**THE TASK:** Each line of the data below that contains "Tumor" must be copied.

**ENTRIES SHOWN:**
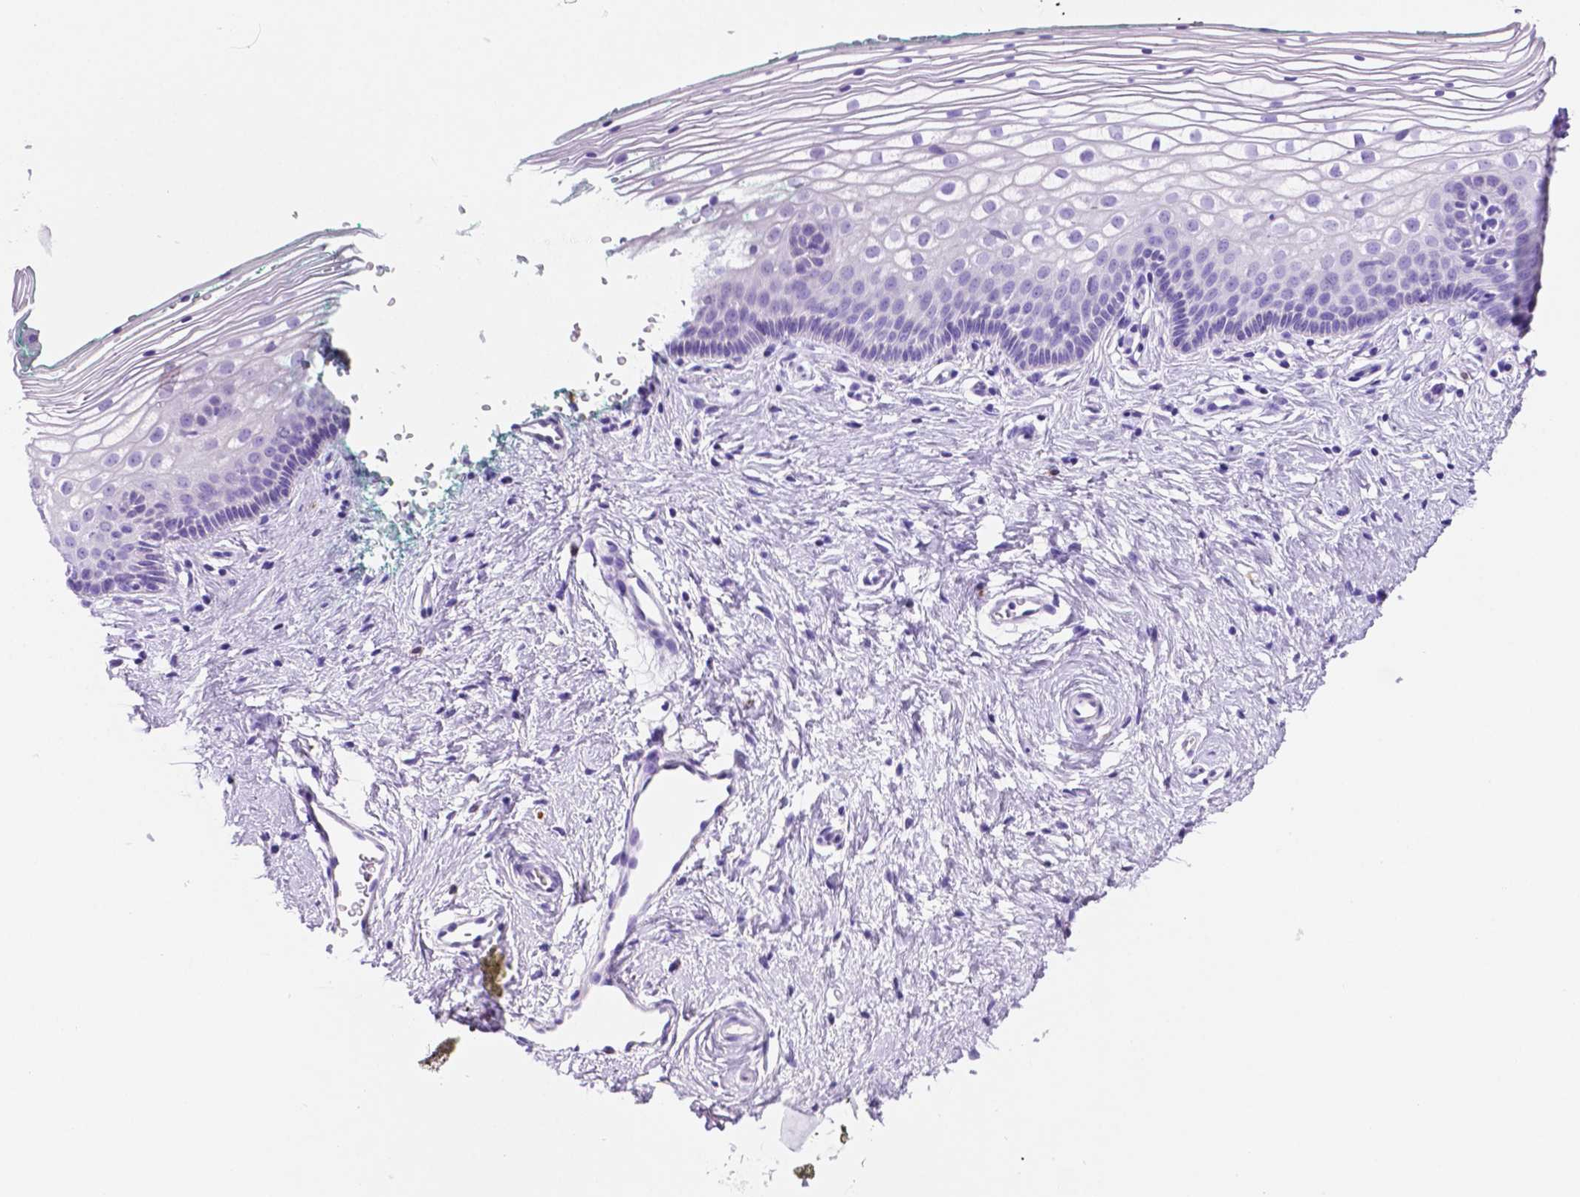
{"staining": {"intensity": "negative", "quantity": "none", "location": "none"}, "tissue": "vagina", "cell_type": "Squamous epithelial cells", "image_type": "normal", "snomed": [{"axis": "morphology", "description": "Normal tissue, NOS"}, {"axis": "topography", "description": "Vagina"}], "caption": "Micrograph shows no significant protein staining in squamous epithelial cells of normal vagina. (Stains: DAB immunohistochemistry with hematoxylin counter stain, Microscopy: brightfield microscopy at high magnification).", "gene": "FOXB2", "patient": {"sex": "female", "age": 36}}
...
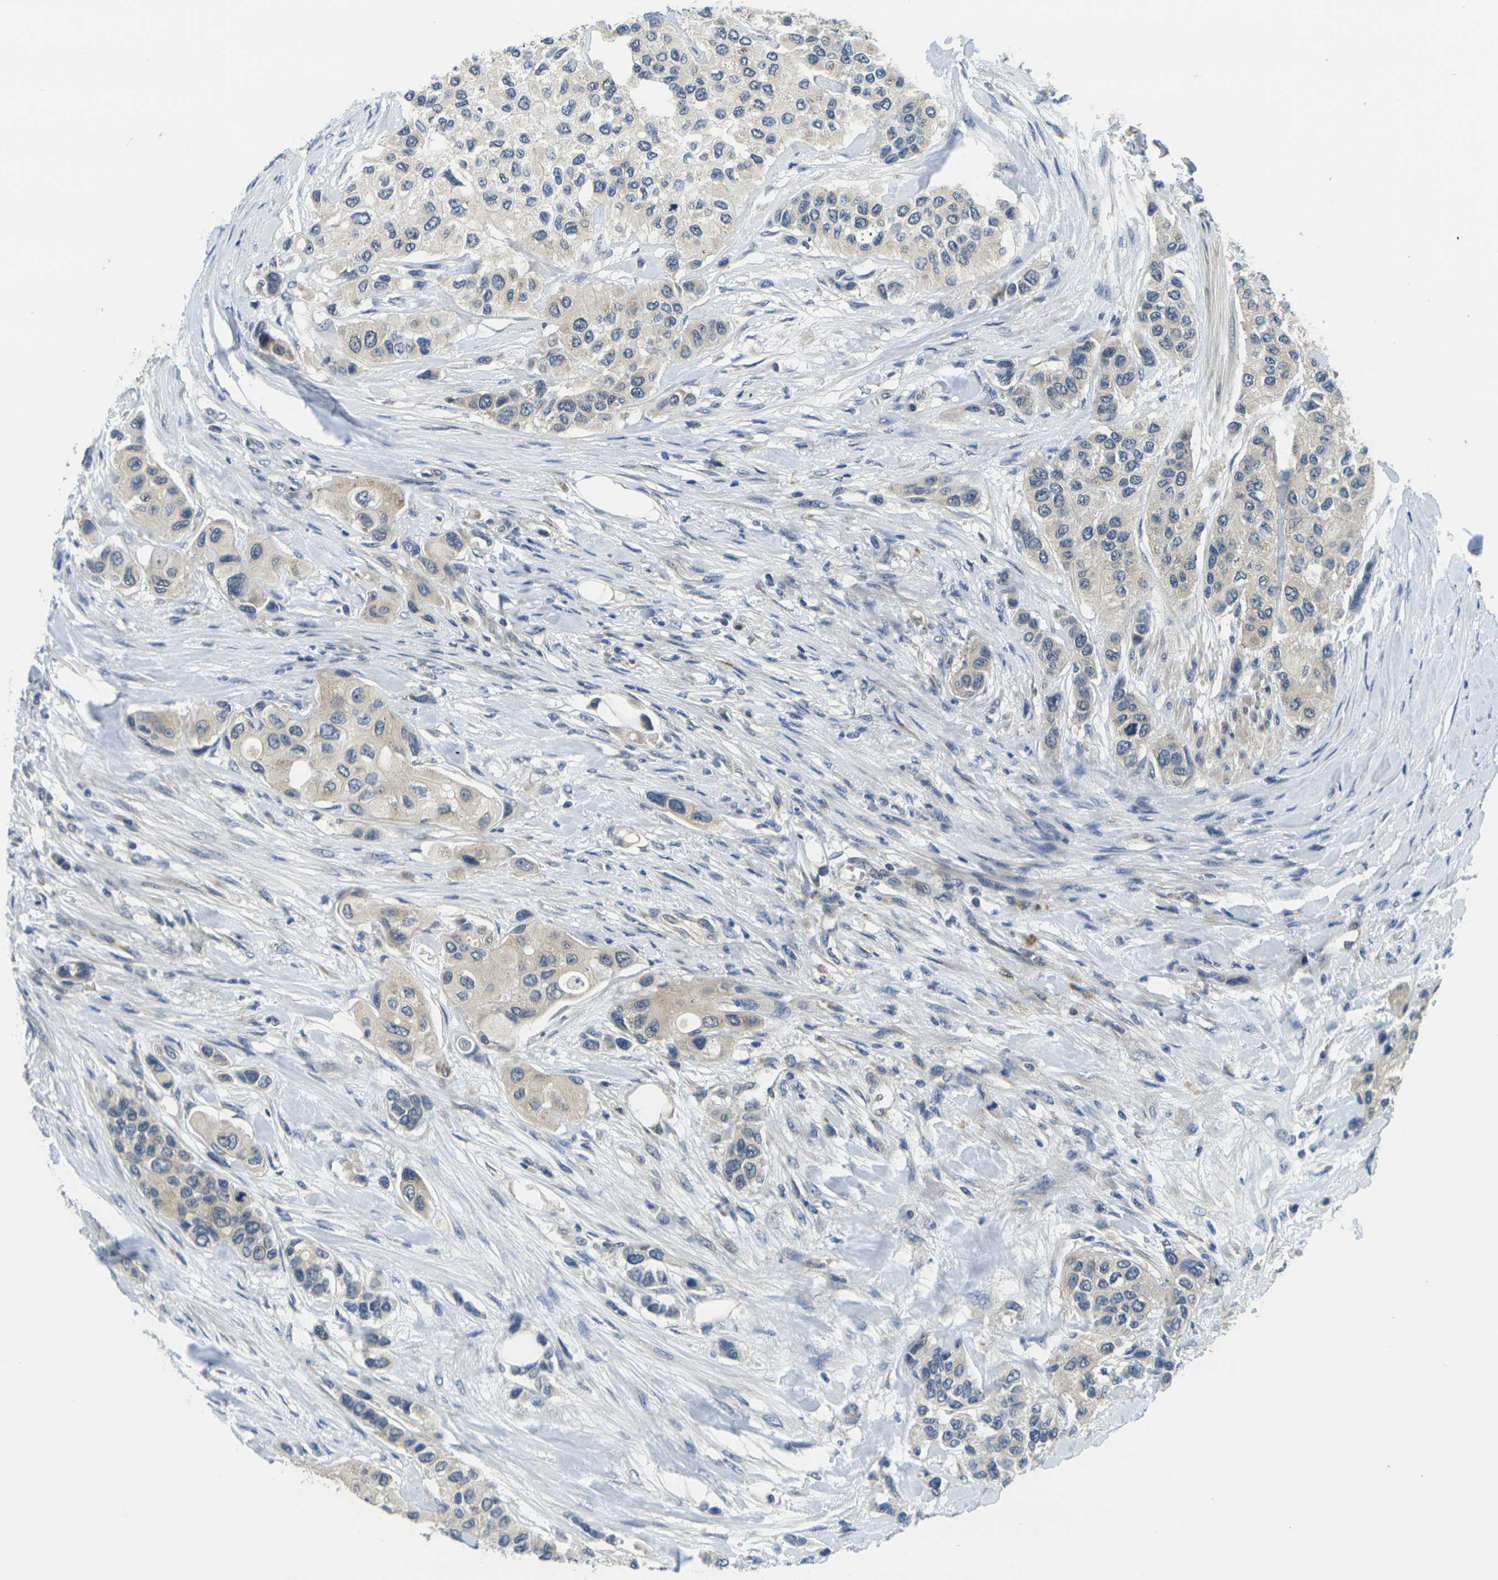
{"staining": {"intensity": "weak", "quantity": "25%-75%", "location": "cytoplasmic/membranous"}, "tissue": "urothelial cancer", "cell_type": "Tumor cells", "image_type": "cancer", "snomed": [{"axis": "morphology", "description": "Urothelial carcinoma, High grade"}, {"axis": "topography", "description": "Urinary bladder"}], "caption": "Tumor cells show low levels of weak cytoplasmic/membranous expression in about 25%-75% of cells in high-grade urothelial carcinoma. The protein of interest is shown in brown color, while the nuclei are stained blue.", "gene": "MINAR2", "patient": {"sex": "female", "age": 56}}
==
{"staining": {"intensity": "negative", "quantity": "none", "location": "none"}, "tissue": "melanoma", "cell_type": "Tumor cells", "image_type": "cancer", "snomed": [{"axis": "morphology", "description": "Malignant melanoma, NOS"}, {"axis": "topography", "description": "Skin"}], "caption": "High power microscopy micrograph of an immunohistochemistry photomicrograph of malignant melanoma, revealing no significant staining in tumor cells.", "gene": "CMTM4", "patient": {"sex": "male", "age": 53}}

**THE ANSWER:**
{"staining": {"intensity": "weak", "quantity": "25%-75%", "location": "cytoplasmic/membranous"}, "tissue": "urothelial cancer", "cell_type": "Tumor cells", "image_type": "cancer", "snomed": [{"axis": "morphology", "description": "Urothelial carcinoma, High grade"}, {"axis": "topography", "description": "Urinary bladder"}], "caption": "Tumor cells show low levels of weak cytoplasmic/membranous expression in about 25%-75% of cells in high-grade urothelial carcinoma. The protein of interest is shown in brown color, while the nuclei are stained blue.", "gene": "MINAR2", "patient": {"sex": "female", "age": 56}}
{"staining": {"intensity": "negative", "quantity": "none", "location": "none"}, "tissue": "melanoma", "cell_type": "Tumor cells", "image_type": "cancer", "snomed": [{"axis": "morphology", "description": "Malignant melanoma, NOS"}, {"axis": "topography", "description": "Skin"}], "caption": "High power microscopy micrograph of an immunohistochemistry photomicrograph of malignant melanoma, revealing no significant staining in tumor cells.", "gene": "CMTM4", "patient": {"sex": "male", "age": 53}}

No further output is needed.